Brokers in the crosshairs for misselling interest-only mortgages

Brokers selling interest-only mortgages between 2004 and 2008 are being targeted.

Brokers in the crosshairs for misselling interest-only mortgages

A legal tech firm is targeting advisers who are deemed to have missold interest-only mortgages between 2004 and 2008 – much to the bemusement and frustration of some brokers.

ME Group, which was set up in September 2016, is working with consumers and their solicitors to seek compensation from advisers by taking cases to the Financial Ombudsman Service and the Financial Services Compensation Scheme.

Rob Cooper, director of ME Group, said: “These products were designed for people to invest money they would have paid on capital repayments – to create a better return.

“They were never designed for somebody to purchase a house that they couldn’t actually afford.

“It was misselling if they could only afford monthly repayments on an interest-only mortgage.”

Cooper went on to say that even if customers were aware of the risks of taking out an interest-only mortgage, the loan being ‘affordable’ was the key requirement advisers should have taken into account.

However some brokers were highly critical of ME Group’s practices.

Rob Ashley-Roche, principal of Rest Assured Mortgages in Bournemouth, said: “It’s a complete load of cobblers.
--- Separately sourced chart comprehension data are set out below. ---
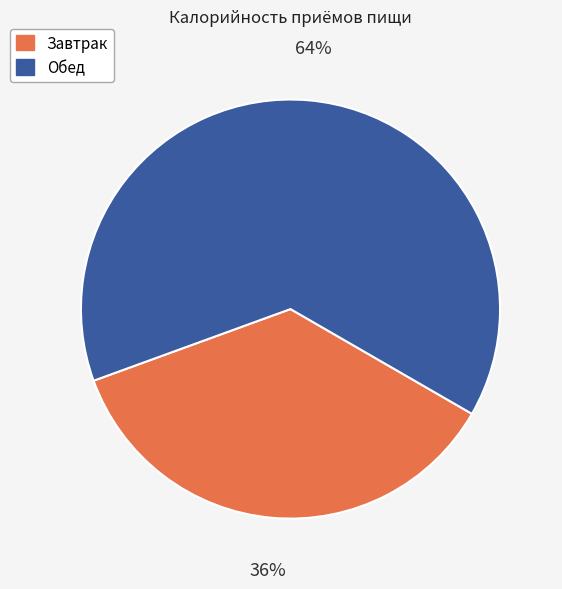

True or false: Завтрак accounts for 26% of the total.

False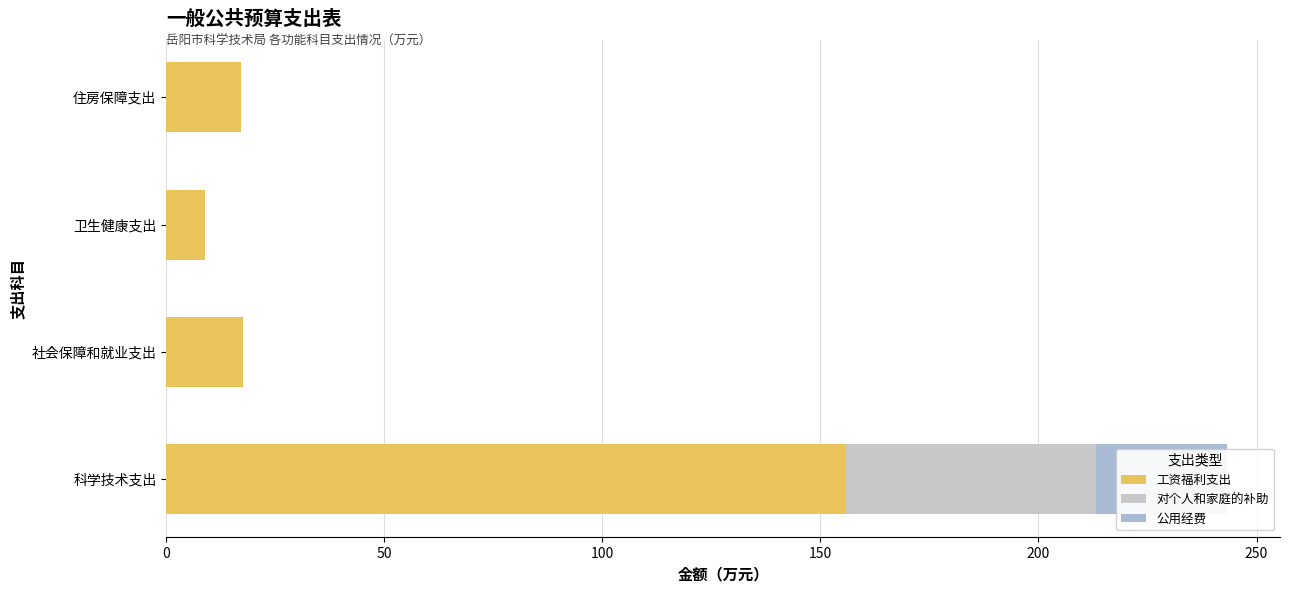

Is it true that 工资福利支出 equals 17.7 at 社会保障和就业支出?

True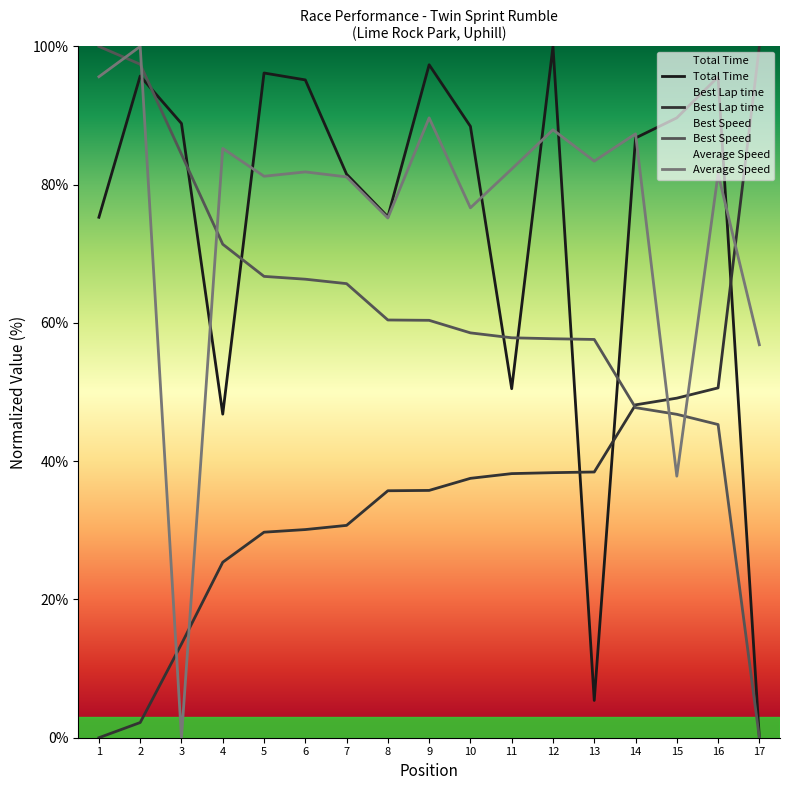

What is the difference between the Best Lap time values at 13 and 5?

8.7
But regretfully it’s causing mayhem and a lot of trouble.

“Let’s hope I have got all my clients off interest-only by now.

“If they claim you are going to spend months with sleepless nights.

“You are going to remember the client insisting on going interest-only and it hurts.”

Ashley-Roche argued that even customers who were stretched affordability-wise are now better off due to taking out interest-only mortgages, as they now have equity to cash in on even if they struggle to remortgage and are forced to sell.

David Hollingworth, associate director of communications at London & Country, questioned why the finger is being pointed at brokers rather than the lenders, seeing as the latter are tasked with assessing affordability.

Meanwhile he poured cold water on the notion that a vast number of customers were advised to take out an interest-only mortgage without having a viable repayment strategy at the end.

He said: “When the Financial Conduct Authority reviewed interest-only it recognised that the vast majority of borrowers do understand what they’ve got.

“Understanding what they’ve got by definition means understanding that the loan will not be paid down during the term.

“Brokers would have discussed the repayment strategy.”

ME Group is commonly approached about mortgage brokers, but some cases are being brought against lenders’ in-house advisers.

Matthew Wyles, chief executive of lender Hampshire Trust Bank, was a director at Portman Building Society before the recession, but he reckoned it handled interest-only responsibly.

He said: “The communication programme with interest-only customers was very rigorous.

“An interest-only customer would need to show that they did not realise that the mortgage was interest-only [for a claim to be valid].

“[If that’s not enough] that is for the law to decide.”

He played down the likelihood of interest-only misselling becoming a scandal on the same level asPayment Protection Insurance, despite making the parallel.

When assessing claims the Financial Ombudsman Service analyses whether consumers had a viable repayment plan in place, including selling the property.

An Ombudsman spokesman said: “If we uphold the complaint in favour of the consumer then we would ask the business to put them back in the position they would have been in had they received the correct advice.”

ME Group is contacted by 7,500 customers a month, with the firm earning a fee when it refers them to a panel of five solicitor firms.